== Segment start ==

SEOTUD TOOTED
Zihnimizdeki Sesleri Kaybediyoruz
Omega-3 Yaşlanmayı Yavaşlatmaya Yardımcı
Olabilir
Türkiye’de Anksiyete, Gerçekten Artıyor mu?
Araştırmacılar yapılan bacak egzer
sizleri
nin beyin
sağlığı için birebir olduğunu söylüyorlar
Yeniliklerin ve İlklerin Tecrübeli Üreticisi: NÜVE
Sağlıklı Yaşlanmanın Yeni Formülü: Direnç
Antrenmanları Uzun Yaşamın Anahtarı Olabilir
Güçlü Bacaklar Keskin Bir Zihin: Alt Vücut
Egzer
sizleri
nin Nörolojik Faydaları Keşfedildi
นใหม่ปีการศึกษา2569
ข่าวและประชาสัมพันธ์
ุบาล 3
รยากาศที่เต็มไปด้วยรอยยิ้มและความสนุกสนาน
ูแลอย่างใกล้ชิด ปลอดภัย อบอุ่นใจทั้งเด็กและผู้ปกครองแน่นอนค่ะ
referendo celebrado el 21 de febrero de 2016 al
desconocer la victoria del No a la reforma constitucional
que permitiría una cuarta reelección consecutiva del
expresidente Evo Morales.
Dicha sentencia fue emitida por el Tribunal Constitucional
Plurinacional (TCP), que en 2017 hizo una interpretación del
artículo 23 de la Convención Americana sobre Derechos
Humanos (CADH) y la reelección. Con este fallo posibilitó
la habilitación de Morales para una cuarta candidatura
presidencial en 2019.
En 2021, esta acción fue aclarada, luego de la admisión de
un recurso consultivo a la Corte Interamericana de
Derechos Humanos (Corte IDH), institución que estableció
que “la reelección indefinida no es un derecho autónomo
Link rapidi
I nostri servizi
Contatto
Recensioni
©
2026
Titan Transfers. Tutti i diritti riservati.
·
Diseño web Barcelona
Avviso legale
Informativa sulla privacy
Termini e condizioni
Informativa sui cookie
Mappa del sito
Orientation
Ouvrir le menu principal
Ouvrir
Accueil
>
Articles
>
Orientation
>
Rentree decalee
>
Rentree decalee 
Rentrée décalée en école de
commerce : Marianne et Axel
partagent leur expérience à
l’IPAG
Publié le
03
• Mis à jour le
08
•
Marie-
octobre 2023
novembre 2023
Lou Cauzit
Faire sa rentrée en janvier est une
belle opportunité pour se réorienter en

== Segment end ==

• [YOUR INSTRUCTIONS] Every entry should be duplicated exactly as written.

• [TASK ANSWER]
SEOTUD TOOTED
Zihnimizdeki Sesleri Kaybediyoruz
Omega-3 Yaşlanmayı Yavaşlatmaya Yardımcı
Olabilir
Türkiye’de Anksiyete, Gerçekten Artıyor mu?
Araştırmacılar yapılan bacak egzer
sizleri
nin beyin
sağlığı için birebir olduğunu söylüyorlar
Yeniliklerin ve İlklerin Tecrübeli Üreticisi: NÜVE
Sağlıklı Yaşlanmanın Yeni Formülü: Direnç
Antrenmanları Uzun Yaşamın Anahtarı Olabilir
Güçlü Bacaklar Keskin Bir Zihin: Alt Vücut
Egzer
sizleri
nin Nörolojik Faydaları Keşfedildi
นใหม่ปีการศึกษา2569
ข่าวและประชาสัมพันธ์
ุบาล 3
รยากาศที่เต็มไปด้วยรอยยิ้มและความสนุกสนาน
ูแลอย่างใกล้ชิด ปลอดภัย อบอุ่นใจทั้งเด็กและผู้ปกครองแน่นอนค่ะ
referendo celebrado el 21 de febrero de 2016 al
desconocer la victoria del No a la reforma constitucional
que permitiría una cuarta reelección consecutiva del
expresidente Evo Morales.
Dicha sentencia fue emitida por el Tribunal Constitucional
Plurinacional (TCP), que en 2017 hizo una interpretación del
artículo 23 de la Convención Americana sobre Derechos
Humanos (CADH) y la reelección. Con este fallo posibilitó
la habilitación de Morales para una cuarta candidatura
presidencial en 2019.
En 2021, esta acción fue aclarada, luego de la admisión de
un recurso consultivo a la Corte Interamericana de
Derechos Humanos (Corte IDH), institución que estableció
que “la reelección indefinida no es un derecho autónomo
Link rapidi
I nostri servizi
Contatto
Recensioni
©
2026
Titan Transfers. Tutti i diritti riservati.
·
Diseño web Barcelona
Avviso legale
Informativa sulla privacy
Termini e condizioni
Informativa sui cookie
Mappa del sito
Orientation
Ouvrir le menu principal
Ouvrir
Accueil
>
Articles
>
Orientation
>
Rentree decalee
>
Rentree decalee 
Rentrée décalée en école de
commerce : Marianne et Axel
partagent leur expérience à
l’IPAG
Publié le
03
• Mis à jour le
08
•
Marie-
octobre 2023
novembre 2023
Lou Cauzit
Faire sa rentrée en janvier est une
belle opportunité pour se réorienter en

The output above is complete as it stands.